这毫无根据的自信与我莫名其妙的不屑讨论这种问题使得我向来草草略过这种话题。但这次仔细一看,方才发现自以为坚实坠手的内核上有着微小缝隙;不安在脑后盘踞许久,每天缝隙都越张越大,直到将我吞噬。我意识到过往的自信与自我认同并非建立在经得住推敲的关于自我的准确认知上,而是建立在自满的吹嘘之上。
「了解、喜爱哲学」不过是别人咀嚼过的东西和听起来很炫酷的哲学黑话和只言片语糊成的假象;「喜欢精品咖啡和城市漫步」不过是曾经迎合一时风行的消费主义又自我洗脑成了「兴趣」;「喜欢写作」——我的文字中有足够的真诚性吗?还是为了写出漂亮的 eye candy(当然,这点也没做到)而强说愁,将原本顺畅简洁的文字扭曲成陌生猎奇的模样,构造出文风独特的假象?每个人都说喜欢的书影音,我真的喜欢吗?还是附庸风雅,到头来只欣赏得来感官上的冲击?
我明白对于任何问题的无限提问都会到达一片无意义的虚无,但是这些问题无法忘记,始终如在天空中的秃鹫一般,不懈又不详地在意识的边缘盘旋。每每试图将他们推出我的意识,只会如同被挤压的弹簧一样,以更猛烈的气势回归。在哪里曾经看过一种对哲学的划分:「心之哲学」和「脑之哲学」。这些问题无疑来自于心脏——它们不可挡,甚至不接受推迟,好像生存系在它们的答案上一样。
李厚辰的这篇文章给出了在平凡和尊严这件事上,我所见过的唯一一个每次读来,都令我如同被人痛击一拳的观点:
一件足够重要的事(在今时今日几乎只能是亲密关系),逼迫你以最真诚的态度做出了最真诚的行动,当然那种行动需要以很强的力度持续一段不短的时间,反反复复。其中一定经受着尊严彻底丧失的恐惧和危机。

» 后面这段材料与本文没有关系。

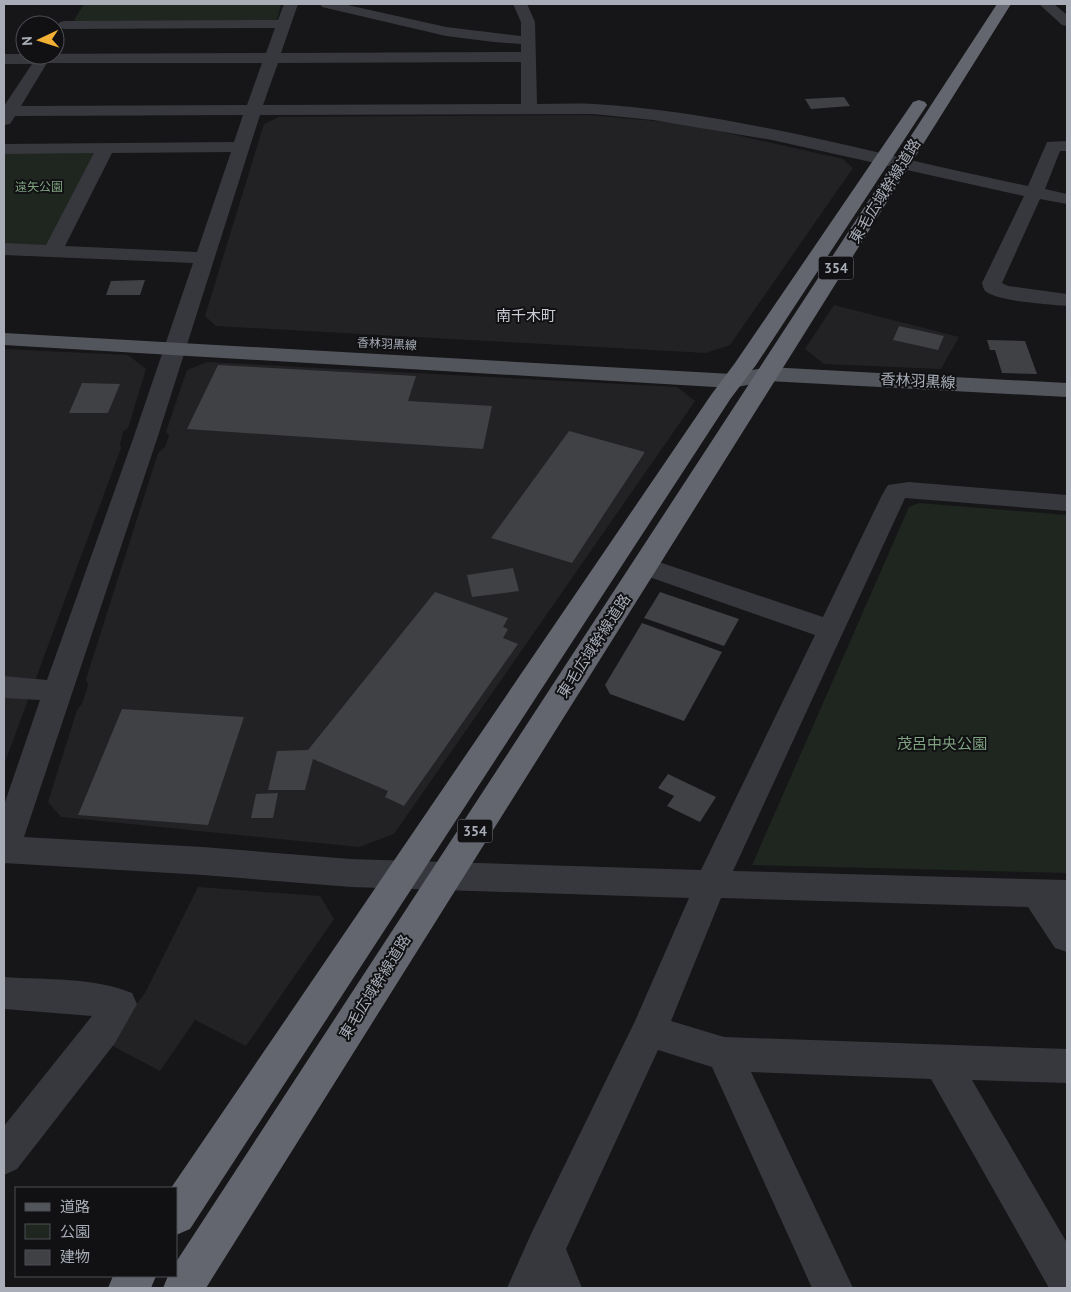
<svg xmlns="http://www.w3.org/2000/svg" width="1071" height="1292" font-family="'PT Sans','Noto Sans JP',sans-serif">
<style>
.built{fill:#222225}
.green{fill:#1e261f}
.building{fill:#404145}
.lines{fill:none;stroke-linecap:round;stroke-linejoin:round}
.minor{fill:#37383d;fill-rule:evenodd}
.major{fill:#53555c;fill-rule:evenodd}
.highway{fill:#63666e;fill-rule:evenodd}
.labels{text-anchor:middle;stroke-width:4;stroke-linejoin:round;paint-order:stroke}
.far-park-label{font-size:12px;fill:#7fa381;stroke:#111113}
.far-street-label{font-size:12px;fill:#a8adb8;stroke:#111113}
.shield{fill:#111113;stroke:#7b7e86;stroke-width:1}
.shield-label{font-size:14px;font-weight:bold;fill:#a8adb8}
.street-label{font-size:15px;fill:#a8adb8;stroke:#111113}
.far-quarter-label{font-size:15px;fill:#c9ccd4;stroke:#111113}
.park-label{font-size:15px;fill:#7fa381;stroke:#111113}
</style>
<rect width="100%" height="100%" fill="#161618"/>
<path class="built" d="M 590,115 L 687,124 L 843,159 L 853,168 L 730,345 L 706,353 L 216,326 L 205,316 L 264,124 L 279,117 Z
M 834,305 L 959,337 L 941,369 L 824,364 L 805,349 Z
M 4,349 L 128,355 L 146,369 L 128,428 L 123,432 L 120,444 L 121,448 L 4,765 Z
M 207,362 L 677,387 L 695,401 L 394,834 L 359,847 L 61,817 L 48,802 L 77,710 L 82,704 L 88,685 L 86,679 L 158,453 L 165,447 L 169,436 L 166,432 L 187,370 Z
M 198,887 L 320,896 L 334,919 L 246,1046 L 195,1020 L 160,1071 L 107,1043 L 145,993 Z"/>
<path class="green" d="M 84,4 L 281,4 L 277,20 L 275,21 L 77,22 L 74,20 Z
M 4,151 L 95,151 L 97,153 L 49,244 L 43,246 L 4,244 Z
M 919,503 L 1067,515 L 1067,873 L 752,865 L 909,507 Z"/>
<path class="building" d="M 844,97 L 850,106 L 811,109 L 805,99 Z
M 145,280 L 140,295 L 106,295 L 111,281 Z
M 899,326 L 944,336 L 938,350 L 893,340 Z
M 987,340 L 1025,341 L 1037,374 L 1002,373 L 995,350 L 990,350 Z
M 218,365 L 416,376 L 408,401 L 492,406 L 483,449 L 187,429 Z
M 82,383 L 120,384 L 108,413 L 69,413 Z
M 569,431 L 645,452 L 572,563 L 491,538 Z
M 513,568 L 519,591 L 472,597 L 467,575 Z
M 435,592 L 508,618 L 503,627 L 508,629 L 503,638 L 518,644 L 404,806 L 385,797 L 388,791 L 313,759 L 305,790 L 268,790 L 277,751 L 308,750 Z
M 660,592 L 739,619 L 724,646 L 644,618 Z
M 642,623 L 722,652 L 684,721 L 610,694 L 605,685 Z
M 122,709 L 244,717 L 208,825 L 78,815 Z
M 668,774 L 716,797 L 700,822 L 667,806 L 674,796 L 658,788 Z
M 278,793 L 273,818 L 251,818 L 256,794 Z"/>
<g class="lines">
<path class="minor" d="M 284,4 L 298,4 L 281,53 L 521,52 L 521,44 L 494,42 L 446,36 L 322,7 L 320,4 L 343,4 L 446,27 L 521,36 L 521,22 L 513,4 L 527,4 L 535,22 L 537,104 C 556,104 575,103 594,104 C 741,113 884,157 1028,186 L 1047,142 L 1067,141 L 1067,151 L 1060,151 L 1045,189 L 1067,194 L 1067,204 L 1040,199 L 1002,283 L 1008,286 L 1067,294 L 1067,306 C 1047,304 1005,302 988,293 C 984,291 983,287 982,283 L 1024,196 L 772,140 L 653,120 L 593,114 L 260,115 L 157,439 L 24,837 L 203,847 L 351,859 L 701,870 L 815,635 L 635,572 L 631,566 L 635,560 L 644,557 L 653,560 L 823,617 L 882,495 L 888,485 L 909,482 L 1067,495 L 1067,511 L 905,498 L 733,871 L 1067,880 L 1067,952 L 1055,948 L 1028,907 L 721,898 L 671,1021 L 724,1037 L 1067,1049 L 1067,1083 L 972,1080 L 1067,1243 L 1067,1288 L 1049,1288 L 931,1079 L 751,1072 L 853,1288 L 812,1288 L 712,1067 L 658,1050 L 566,1249 L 582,1288 L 507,1288 L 531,1234 L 635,1021 L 689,898 L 351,887 L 203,875 L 4,863 L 4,805 L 40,700 L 4,698 L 4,676 L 47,680 L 133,439 L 193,263 L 4,255 L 4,243 L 46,245 L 94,153 L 4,154 L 4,144 L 234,142 L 243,115 L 15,116 L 10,124 L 4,125 L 4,106 L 32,64 L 4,64 L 4,54 L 266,53 L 275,28 L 65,29 L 60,28 L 58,25 L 60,22 L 65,21 L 278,20 ZM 521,62 L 521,104 L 263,105 L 278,63 ZM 47,63 L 262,63 L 247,105 L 21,106 ZM 231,152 L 197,252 L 65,246 L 112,153 Z
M 1039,4 L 1054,4 L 1067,15 L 1067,26 L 1062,25 Z
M 4,977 C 46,980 93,977 132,993 L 137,1004 L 115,1043 L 17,1169 L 4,1175 L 4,1126 L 92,1016 L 4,1009 Z"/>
<path class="major" d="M 4,333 L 732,374 L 768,367 L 1067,383 L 1067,397 L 768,381 L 732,388 L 4,345 Z"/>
<path class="highway" d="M 997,4 L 1011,4 L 206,1288 L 163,1288 L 168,1276 L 176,1276 L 176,1262 Z
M 919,100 L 925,102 L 927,105 L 756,365 L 731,398 L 190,1229 L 176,1235 L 176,1188 L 171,1188 L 711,395 L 735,363 L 913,102 Z
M 113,1276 L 156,1276 L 151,1288 L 108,1288 Z"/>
</g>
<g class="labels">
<g class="far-park-label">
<text x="39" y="191">遠矢公園</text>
</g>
<g class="far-street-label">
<text transform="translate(387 344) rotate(3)" y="4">香林羽黒線</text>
</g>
<g class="shield">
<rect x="818.5" y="256.5" width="35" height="23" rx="4"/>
<rect x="457.5" y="819.5" width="35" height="23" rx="4"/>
</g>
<g class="shield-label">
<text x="836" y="273">354</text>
<text x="475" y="836">354</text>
</g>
<g class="street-label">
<text transform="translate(885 191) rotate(-58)" y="5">東毛広域幹線道路</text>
<text transform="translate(918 381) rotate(3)" y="5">香林羽黒線</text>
<text transform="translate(594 646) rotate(-57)" y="5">東毛広域幹線道路</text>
<text transform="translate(375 987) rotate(-58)" y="5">東毛広域幹線道路</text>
</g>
<g class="far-quarter-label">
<text x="526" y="321">南千木町</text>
</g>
<g class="park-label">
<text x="942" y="749">茂呂中央公園</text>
</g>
</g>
<rect width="1071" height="1292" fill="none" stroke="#a8adb8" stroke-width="10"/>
<rect x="15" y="1187" width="162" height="90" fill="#111113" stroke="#4d4f55"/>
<rect x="25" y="1203" width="25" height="8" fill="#53555c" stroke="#4d4f55"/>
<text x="60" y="1212" font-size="15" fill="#a8adb8">道路</text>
<rect x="25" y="1224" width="25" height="15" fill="#1e261f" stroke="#4d4f55"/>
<text x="60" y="1237" font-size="15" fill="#a8adb8">公園</text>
<rect x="25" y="1250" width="25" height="15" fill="#404145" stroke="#4d4f55"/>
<text x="60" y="1262" font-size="15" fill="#a8adb8">建物</text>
<g transform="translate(40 40) rotate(266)"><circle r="24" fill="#111113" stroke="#4d4f55"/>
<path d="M0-4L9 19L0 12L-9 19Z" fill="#f2b134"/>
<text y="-8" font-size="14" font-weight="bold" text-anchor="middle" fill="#a8adb8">N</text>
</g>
</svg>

这种“真”最终充实了你的尊严,从那之后,尊严的张力彻底消失,你得以进入一种从容的状态。
……
尊严不从结果中来,而从过程中来。这一字一句应和着亚里士多德在《尼各马克伦理学》中的那句话,“我们反复做的事成就了自己”。
……
如果你真的做到了,你绝对不会称那个为“平凡”。若你真的能够做到那种真诚,你就会知道那是特别了不起的一件事,是罕见的,是付出足够多才获得的,是承担了巨大的危机才获得的。
我本以为我做到了,在「过程」中被赐予了不移的尊严。但是现在看来并没有。我对待一切都有着一种轻浮的游刃有余,用「蛮有趣的」和「我也不太懂」打马虎眼,害怕投入太多,如同羚羊一样时刻保持警觉,确保自己随时都能抽身而不受伤害。对待亲密关系如此,对待专业如此,对待兴趣如此,对待品味也如此。
这样确实避免了伤害,但是留下了意义的空洞——每当有人夸赞我似乎什么都懂什么都会,而我看似谦虚地回答时,I do mean it——我非常清楚我为此没有付出任何代价,因而任何人都能轻易做到同样的事情。换句话说,我是平凡的——人群中随便抽出一个人经过几周的集训,就能变得与我无异——而于我而言,这份平凡令人难以忍受。
肆
伍
虽然前面我刚把自己对叙事的执迷痛批了一顿,但在这里我还是忍不住想在已经先抑之后,给这篇文章一个后扬的结局。《老爸老妈浪漫史》中有一句台词:「不是每个夜晚都有个美好的结局。」那不妨在难得的自我感觉良好的时候留下点什么吧。
或许是由于日常中我们与自然太过割裂了吧,现代人对于自然有一种近乎迷信的执念,其表现之一即是今天「风物诗」的盛行。我们在春天面朝嫩芽花苞感叹生机,在夏天面对大海和绿意感叹它的热烈,在秋天握着红叶,感伤着万物凋零,在冬天的初雪,用手套接着雪花——这一切都搭配上绞尽脑汁想出来的文案和精修过的配图。
但是风物诗本就不是能量产之物。量产的风物诗或许只是对本有的丰富内涵的窄化,又或许只是被当做了长而有之的情绪的泄洪口。我们以对待青春的虔诚(这虔诚本身就值得质疑)和对待 deadline 的严肃对待夏天,好像夏天结束了,一扇可能性的窗就真的关上了似的。
哪怕夏天结束了,也请赋予我夏天吧。使我拥有这样的一种「真」,它超越对被伤害的恐惧,超越不了了之的焦虑,超越紧绷的自尊;拥有它便能够抚平虚无,足以使人心安。